#### DATA FOR PROCESSING:
--- START ---
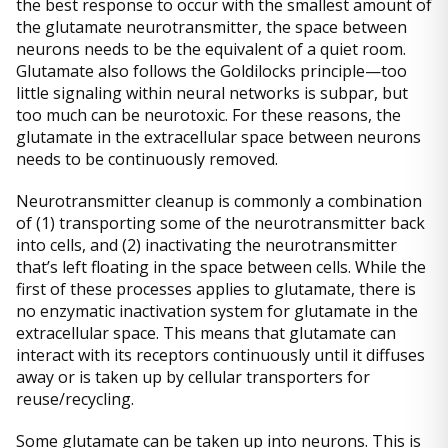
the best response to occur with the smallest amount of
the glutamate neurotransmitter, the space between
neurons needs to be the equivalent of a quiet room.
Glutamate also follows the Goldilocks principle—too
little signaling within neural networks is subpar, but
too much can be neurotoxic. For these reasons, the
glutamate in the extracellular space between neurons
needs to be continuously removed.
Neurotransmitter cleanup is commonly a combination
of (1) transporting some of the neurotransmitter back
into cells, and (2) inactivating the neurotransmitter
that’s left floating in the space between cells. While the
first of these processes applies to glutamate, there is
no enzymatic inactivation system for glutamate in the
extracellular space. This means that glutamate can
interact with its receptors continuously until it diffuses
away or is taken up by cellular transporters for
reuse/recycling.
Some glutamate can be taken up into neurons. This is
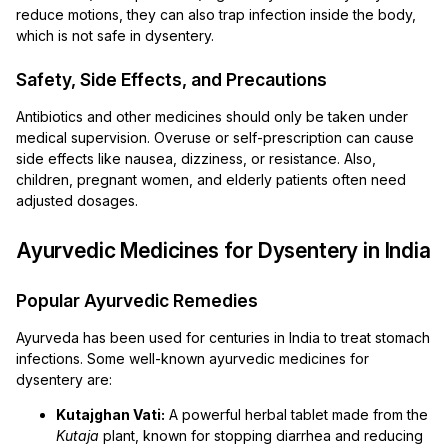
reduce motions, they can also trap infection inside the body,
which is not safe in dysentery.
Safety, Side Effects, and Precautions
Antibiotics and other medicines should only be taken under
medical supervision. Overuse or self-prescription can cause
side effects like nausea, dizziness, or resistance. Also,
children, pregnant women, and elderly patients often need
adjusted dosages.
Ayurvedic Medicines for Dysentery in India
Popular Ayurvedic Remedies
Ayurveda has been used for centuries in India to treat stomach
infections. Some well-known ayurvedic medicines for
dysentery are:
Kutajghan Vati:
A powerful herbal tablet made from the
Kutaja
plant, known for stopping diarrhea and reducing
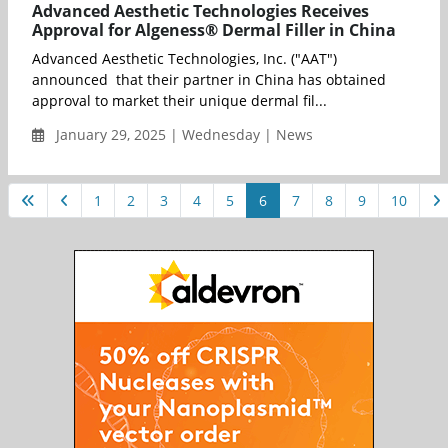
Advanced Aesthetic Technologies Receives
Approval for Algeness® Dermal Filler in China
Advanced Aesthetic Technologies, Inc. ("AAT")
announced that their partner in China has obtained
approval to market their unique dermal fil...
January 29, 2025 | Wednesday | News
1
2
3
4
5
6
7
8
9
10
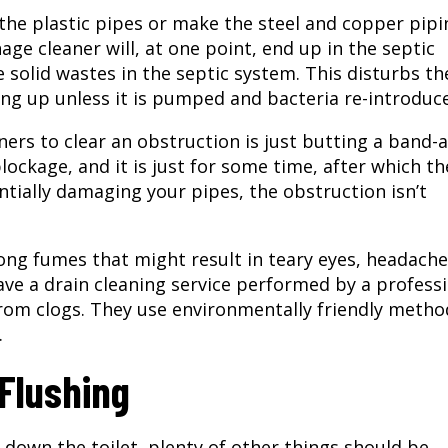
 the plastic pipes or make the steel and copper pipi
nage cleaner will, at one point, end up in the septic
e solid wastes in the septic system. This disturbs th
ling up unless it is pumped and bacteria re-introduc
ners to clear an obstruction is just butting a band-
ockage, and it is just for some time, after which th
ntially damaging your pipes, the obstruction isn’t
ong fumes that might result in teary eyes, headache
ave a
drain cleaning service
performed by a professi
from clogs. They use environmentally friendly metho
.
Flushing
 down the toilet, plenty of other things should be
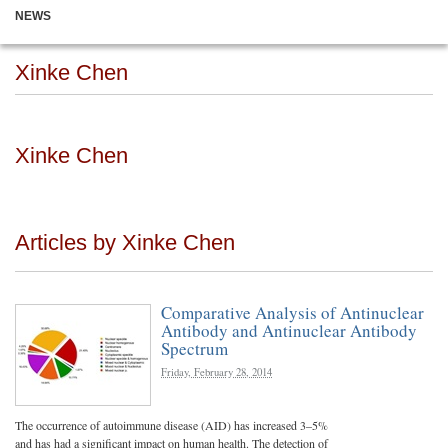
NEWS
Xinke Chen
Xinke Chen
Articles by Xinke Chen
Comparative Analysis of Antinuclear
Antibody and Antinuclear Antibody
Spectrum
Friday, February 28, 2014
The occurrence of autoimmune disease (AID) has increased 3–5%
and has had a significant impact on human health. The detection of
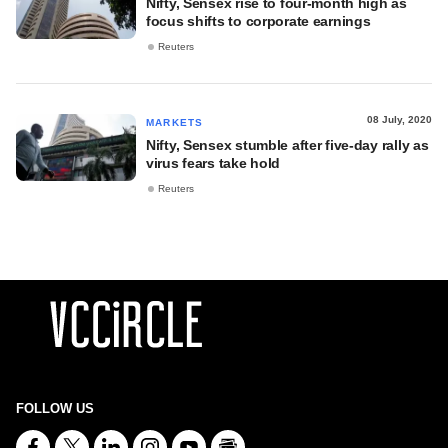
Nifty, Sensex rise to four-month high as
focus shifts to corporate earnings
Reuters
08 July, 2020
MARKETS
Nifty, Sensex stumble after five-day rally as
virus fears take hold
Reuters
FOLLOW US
--- END ---
#### EXERCISE GOAL:
Please output, exactly as written, the lines above from the one holding "Advanced Aesthetic Technologies Receives" through the one holding "ling up unless", both included, with the pictures omitted.

#### RESULT:
Advanced Aesthetic Technologies Receives
Approval for Algeness® Dermal Filler in China
Advanced Aesthetic Technologies, Inc. ("AAT")
announced that their partner in China has obtained
approval to market their unique dermal fil...
January 29, 2025 | Wednesday | News
1
2
3
4
5
6
7
8
9
10
 the plastic pipes or make the steel and copper pipi
nage cleaner will, at one point, end up in the septic
e solid wastes in the septic system. This disturbs th
ling up unless it is pumped and bacteria re-introduc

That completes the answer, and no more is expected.